- Founded: 1929; 97 years ago North Carolina State University
- Type: Honor
- Affiliation: Independent
- Status: Active
- Emphasis: Textiles
- Scope: Local
- Colors: Blue and White
- Chapters: 1
- Headquarters: Raleigh, North Carolina United States

= Sigma Tau Sigma =

American honor society for textiles

Sigma Tau Sigma (ΣΤΣ) is a local honorary fraternity for textiles. It was established in 1929 at North Carolina State University in Raleigh, North Carolina.

== History ==
Sigma Tau Sigma is a local honorary fraternity for textiles. It was established in 1929 at the College of Textiles of North Carolina State University in Raleigh, North Carolina. Its purpose is establish high academic standards for textile students and to develop connections between textile students and those in the profession.

The fraternity went coed in October 1940 with the initiation of the first female member, June Dickson. By 1959, it had initiated several hundred members.
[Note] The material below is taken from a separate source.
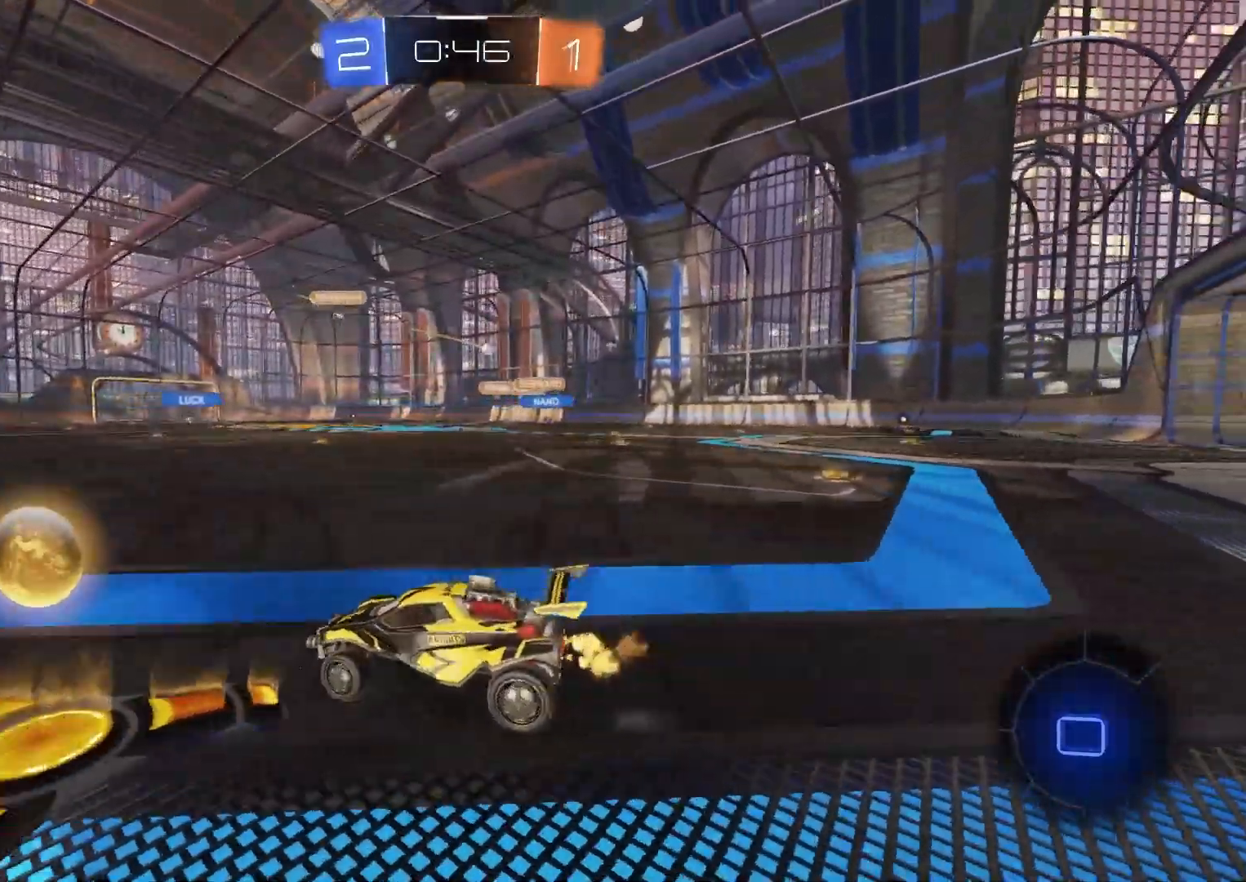
{"buttons": ["R2"], "left_stick": "right", "right_stick": "center", "events": []}
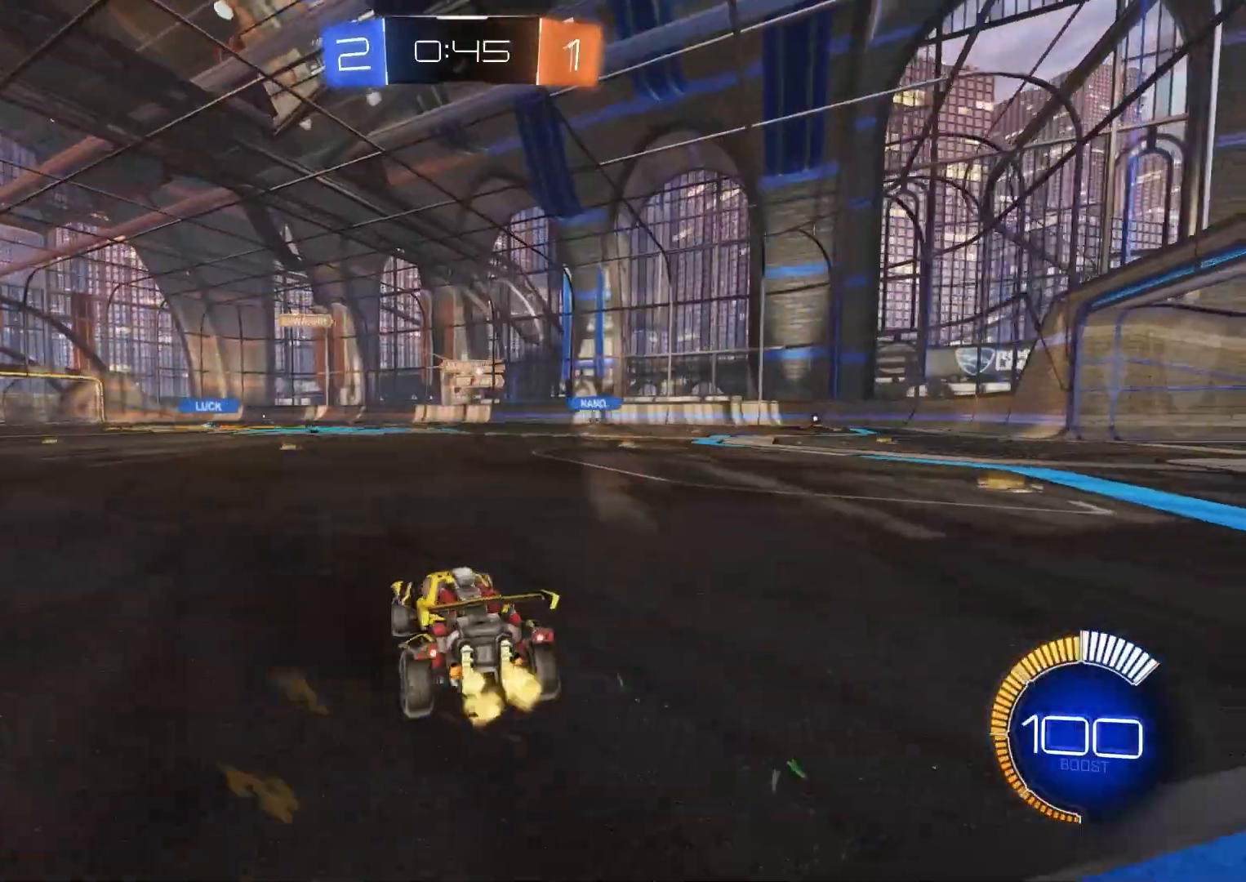
{"buttons": ["CIRCLE", "R2"], "left_stick": "right", "right_stick": "center", "events": [[183, "CIRCLE", "down"]]}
Annually, the fraternity presents the Sigma Tau Sigma Award to the textile senior with the highest academic standing.

== Symbols ==
The Greek letters Sigma Tau Sigma were selected to stand for Society for Textile Scholarship. The fraternity's colors are blue and white.

== Membership ==
Sigma Tau Sigma has active (student), alumni, and honorary members. To be eligible for membership, textile students must have at least a 3.25 grade point average after a semester in the College of Textiles. Honorary members include faculty, distinguished alumni, and notable professional in textiles and related fields.